Quando chegava à idade adulta o passo seguinte era o casamento e a seguir como é óbvio o aparecimento do primeiro filhote e era então que surgiam os primeiros problemas que normalmente se arrastavam pela vida fora.
Se o seu homem vivia apenas das jeiras, havia que granjear um quintal, uma tapada, uma leira ou simplesmente um campo para daí tirar algum rendimento que ajudasse ao sustento da família. De manhã muito cedinho a mulher acendia o lume, aquecia a sopa, assava uma sardinha, dava uma malga de caldo ao marido e lá o imputava para ir ganhar o dia.
Quando os filhos eram pequeninos levava-os consigo para o campo por não ter quem ficasse com eles e era um cesto que o colocava muito agasalhadinho enquanto trabalhava a terra. Quando a criança chorava com fome tomava-o carinhosamente nos seus braços, mudava-lhe o cueiro e dava-lhe o peito para depois de sachola em punho voltar ao seu penoso trabalho.
É bem certo o que diz o velho ditado, quantas vezes a mãe canta com vontade de chorar e era assim que por vezes exprimiam a sua tristeza entoando uma cantilena que dizia mais ou menos o seguinte: “Ó minha mãe dos trabalhos, para quem trabalho eu, trabalho prá mãe do céu, que a da terra já morreu”.
Neste tempo a esmagadora maioria do povo trabalhava para sobreviver.
Nesse tempo não havia regalias sociais de espécie alguma, as pessoas tinham que sobreviver pelos seus próprios meios e esses meios vinham simplesmente através do trabalho, por vezes angustiadas com o dia de amanhã.

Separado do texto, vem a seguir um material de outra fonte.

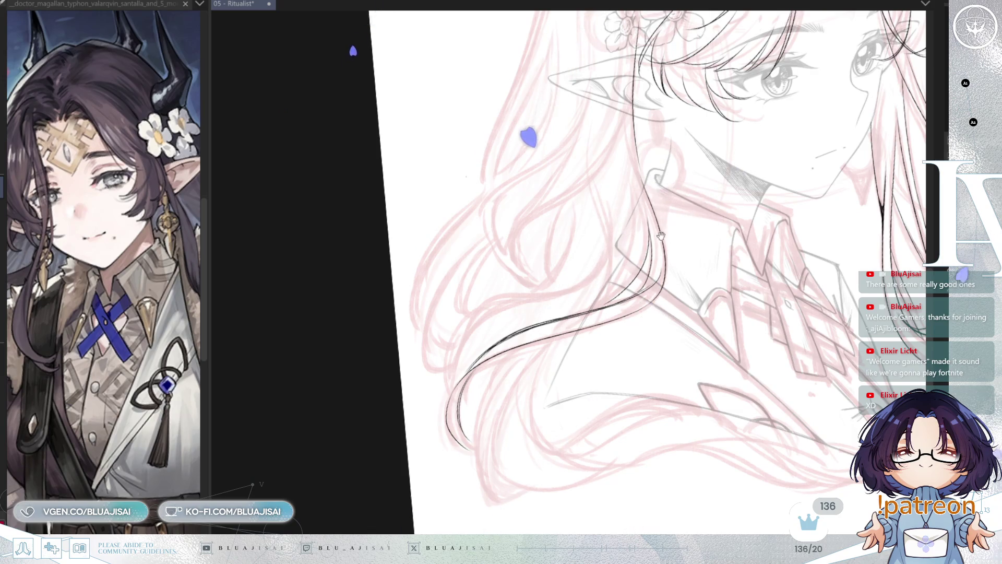
drag(661, 215, 701, 217)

Com o passar do tempo a família ia aumentando já que não era prática o uso de contraceptivos nem tampouco existia o flagelo dos aborto, embora hoje se diga em tom de gracejo que era por não haver televisão, mas os motivos principais penso eu era o respeito pelos valores ancestrais, éticos e religiosos e diziam de forma resignada que onde comia um, comiam dois ou três, mas não era bem assim porque sustentar uma boca não era o mesmo que sustentar duas ou três porque isso tinha reflexos também no vestir calçar e na própria educação escolar, talvez por isso é que nas gerações antigas muita gente ficou analfabeta.

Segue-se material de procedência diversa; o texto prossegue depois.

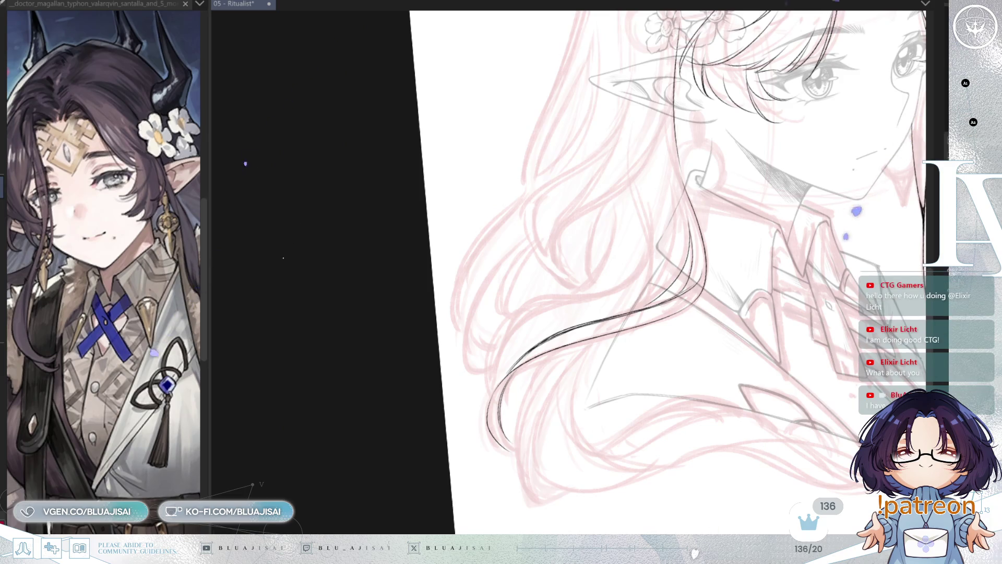
drag(643, 316, 503, 518)
key(Delete)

Mas, uma vez vindos ao mundo na verdade tinham que se criar e assim lá se iam criando da forma que calhava segundo o grau de pobreza de cada família, calçados, descalços à estalada, amontoados, ranheta no nariz, roupa rasgada ou remendada, caldo de couves, caldo de farinha, meia sardinha, broa seca e assim sucessivamente.
Essa forma de viver tornava-os rijos e quase imunes a doenças e muito cedo começavam a ajudar os pais executando pequenas tarefas próprias da sua idade e assim iam crescendo até chegar à idade escolar que nesse tempo era outro problema pois nem sempre havia professores e as instalações onde funcionavam as escolas eram por vezes degradantes ou muito distantes.

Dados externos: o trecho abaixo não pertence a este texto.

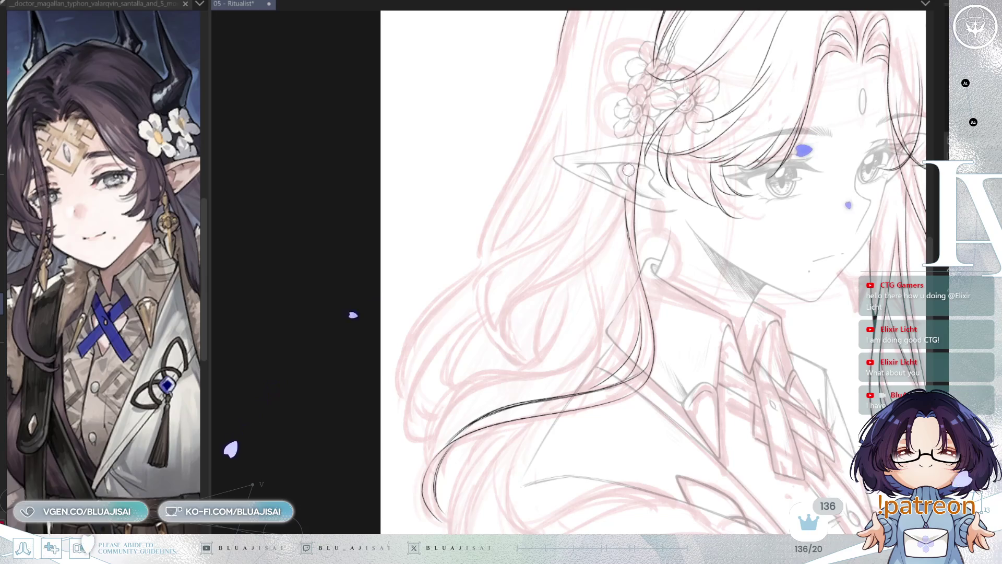
drag(625, 195, 653, 222)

Quando as famílias se tornavam demasiado grandes o recurso era tornar-se caseiros numa lavoura qualquer onde o produto do seu trabalho era apenas um terço daquilo que produziam, mas mesmo assim sempre tinham mais fartura e menos preocupação com o dia seguinte.
As lavouras nesse tempo é bom dizer-se que eram totalmente cultivadas e as que mais carros de milho davam mais pipas de vinho e mais cabeças de gado pensavam eram as mais disputadas pelos melhores caseiros.